- [Exercise goal]: Here the job is to transcribe the data verbatim while leaving each picture out.

- [Records shown]:
++++

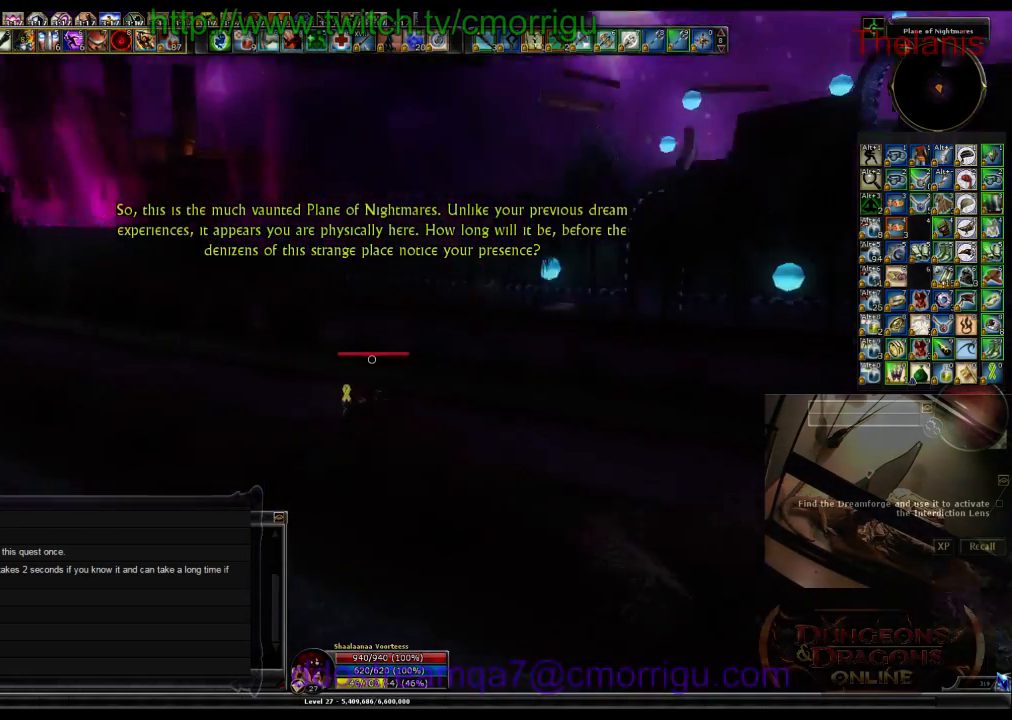
{"keys": ["w"], "events": []}
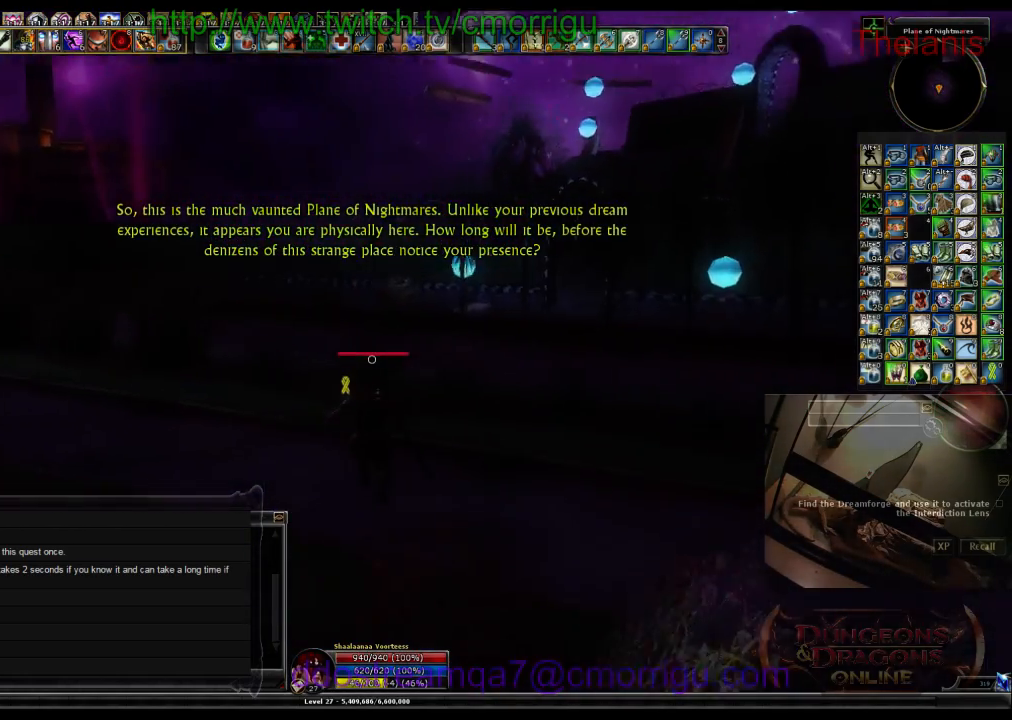
{"keys": ["w"], "events": []}
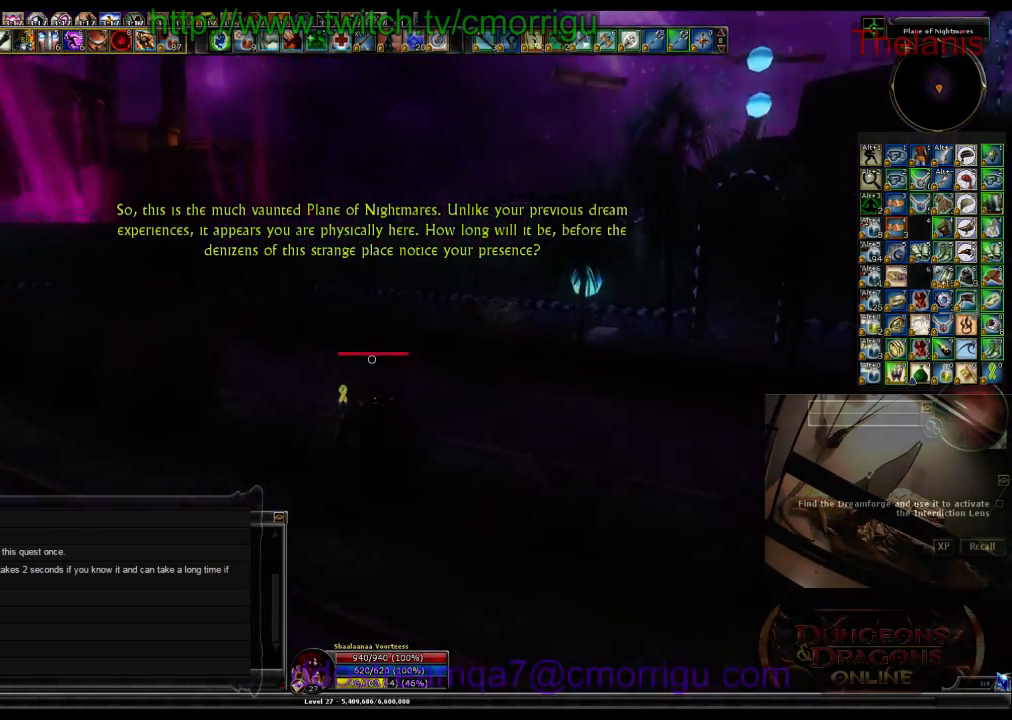
{"keys": ["d", "w"], "events": [[333, "d", "down"]]}
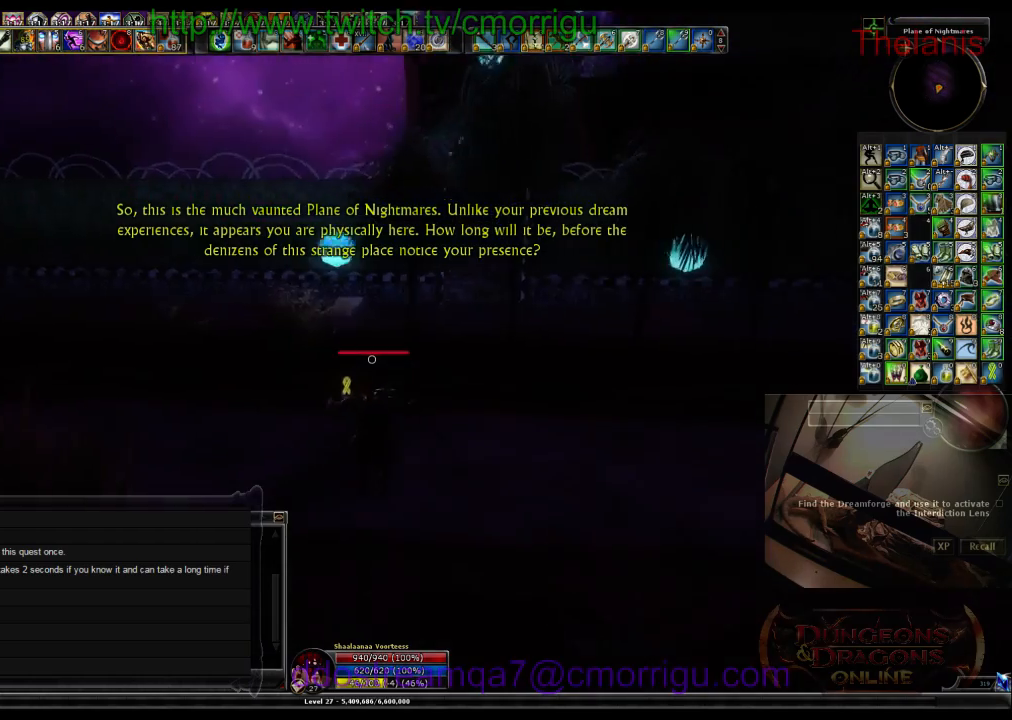
{"keys": ["w"], "events": [[33, "d", "up"]]}
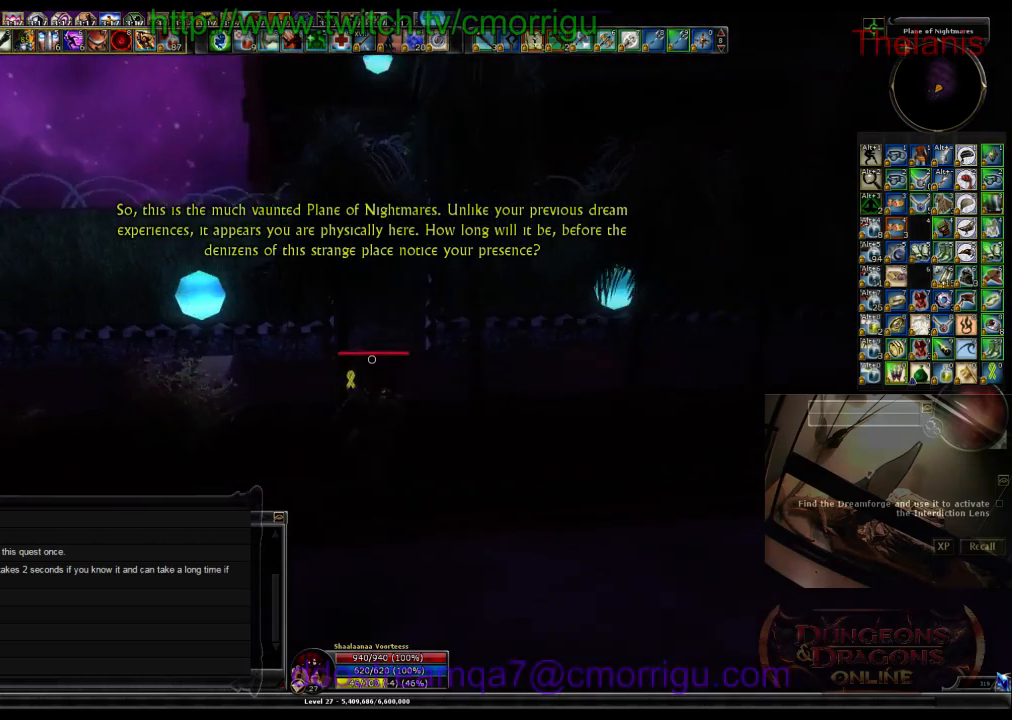
{"keys": ["w"], "events": []}
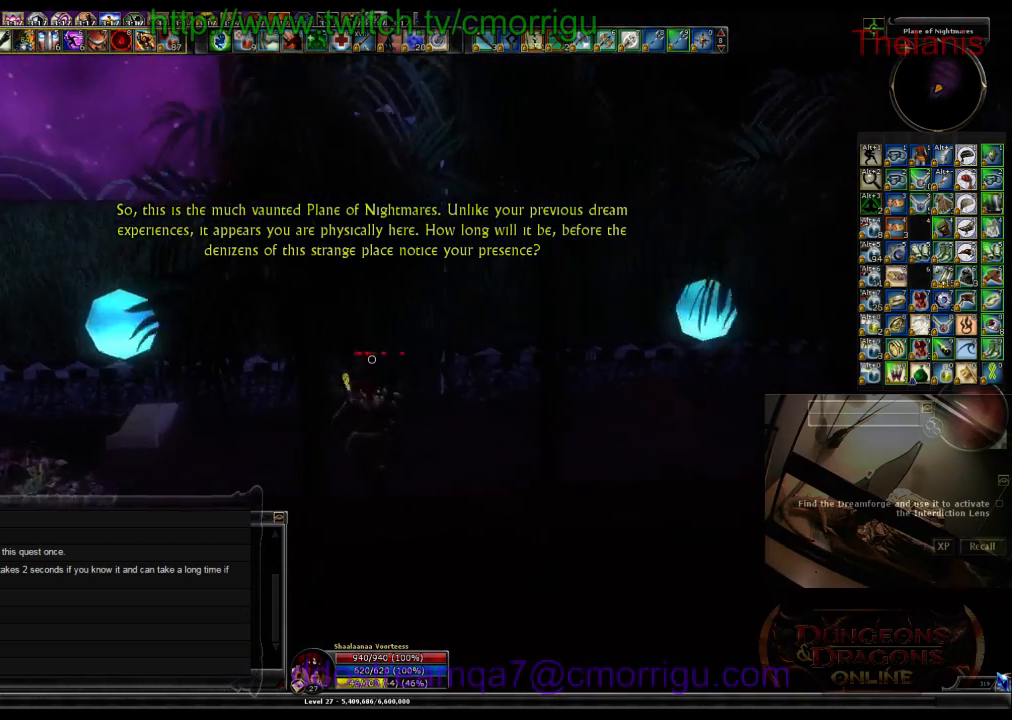
{"keys": ["w"], "events": []}
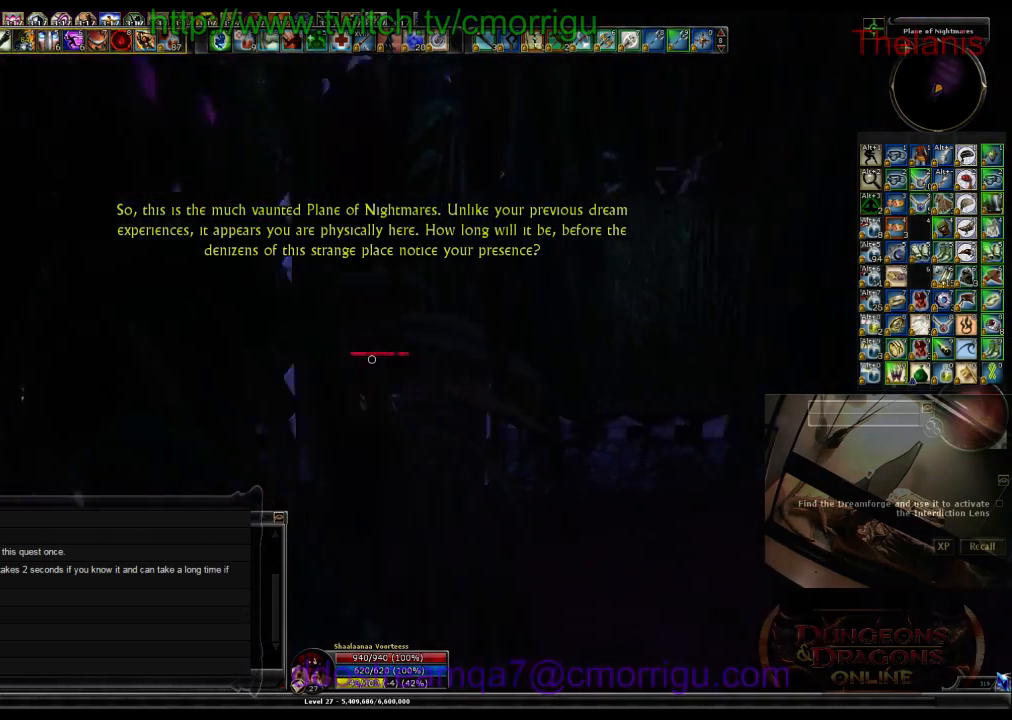
{"keys": []}
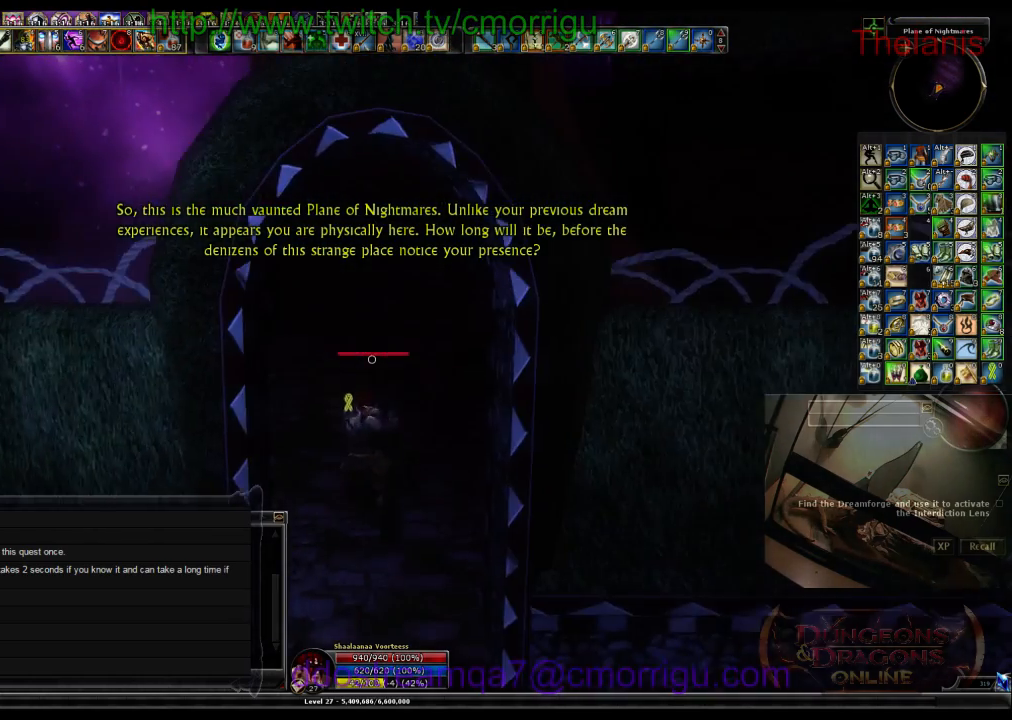
{"keys": ["w"], "events": [[33, "w", "down"]]}
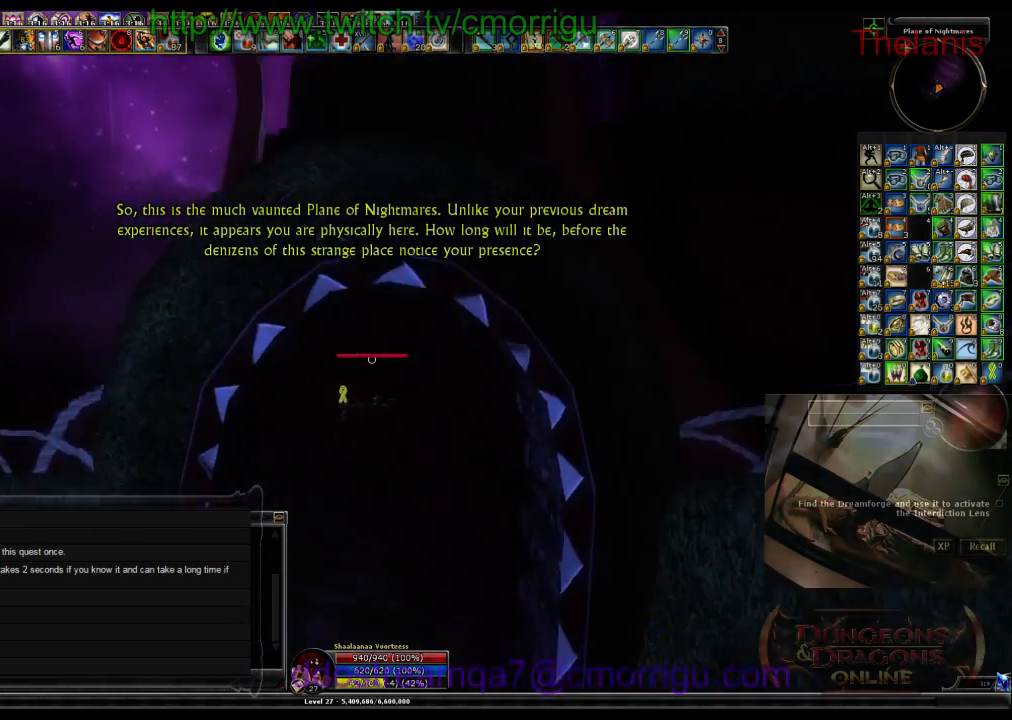
{"keys": ["w"], "events": []}
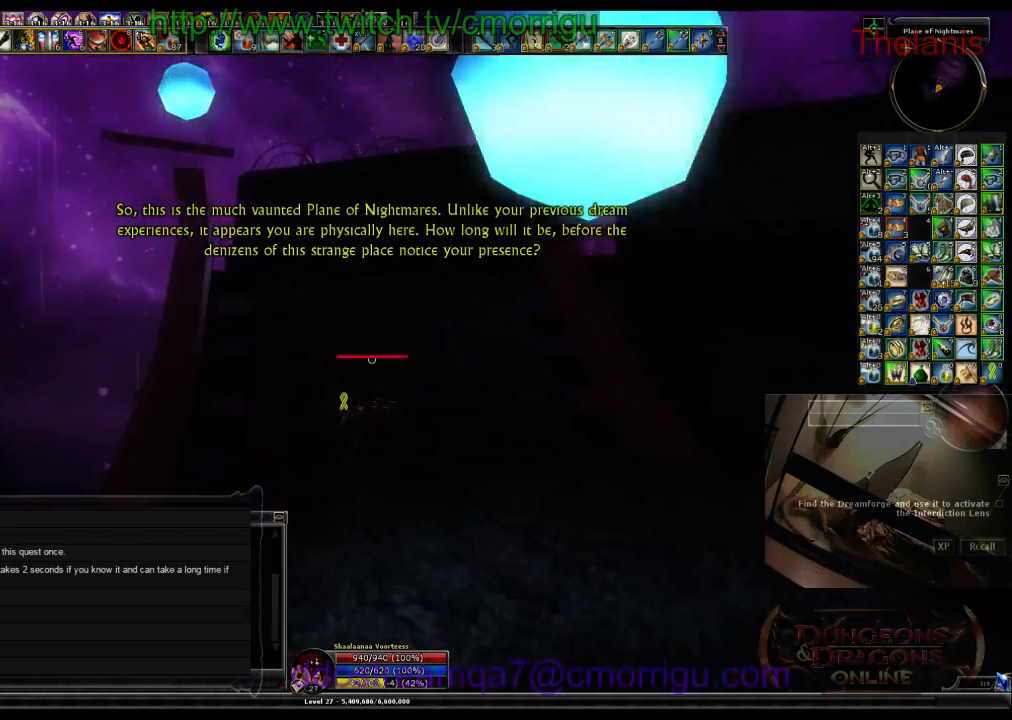
{"keys": ["w"], "events": []}
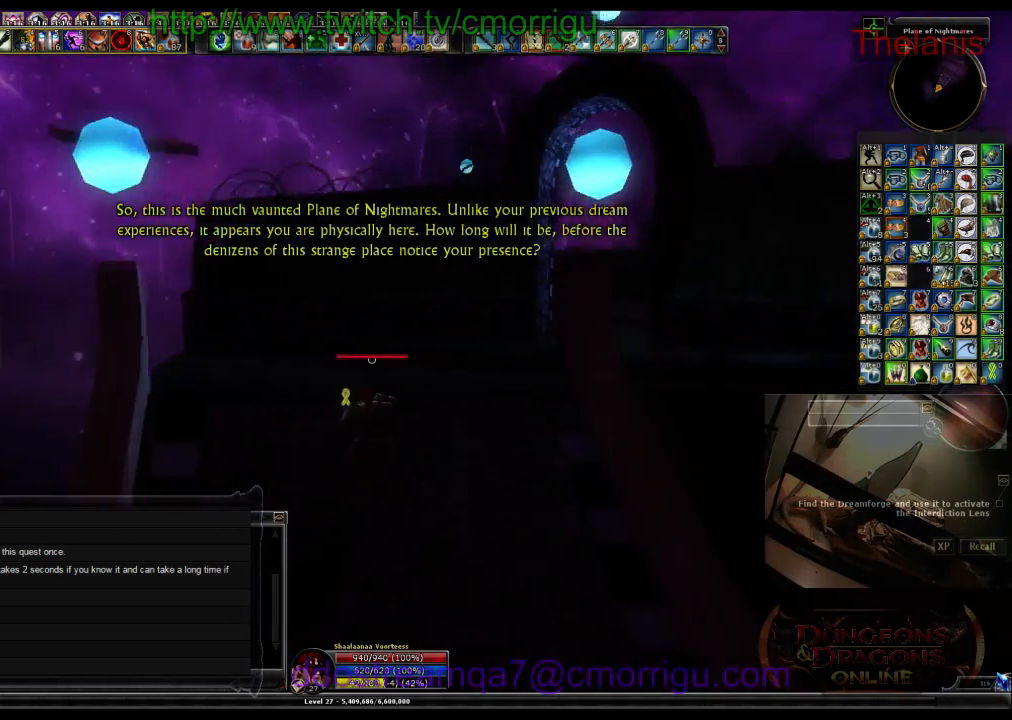
{"keys": ["w"], "events": []}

++++

- [Solution for this exercise]:
{"keys": ["w"], "events": []}
{"keys": ["w"], "events": []}
{"keys": ["d", "w"], "events": [[333, "d", "down"]]}
{"keys": ["w"], "events": [[33, "d", "up"]]}
{"keys": ["w"], "events": []}
{"keys": ["w"], "events": []}
{"keys": []}
{"keys": ["w"], "events": [[33, "w", "down"]]}
{"keys": ["w"], "events": []}
{"keys": ["w"], "events": []}
{"keys": ["w"], "events": []}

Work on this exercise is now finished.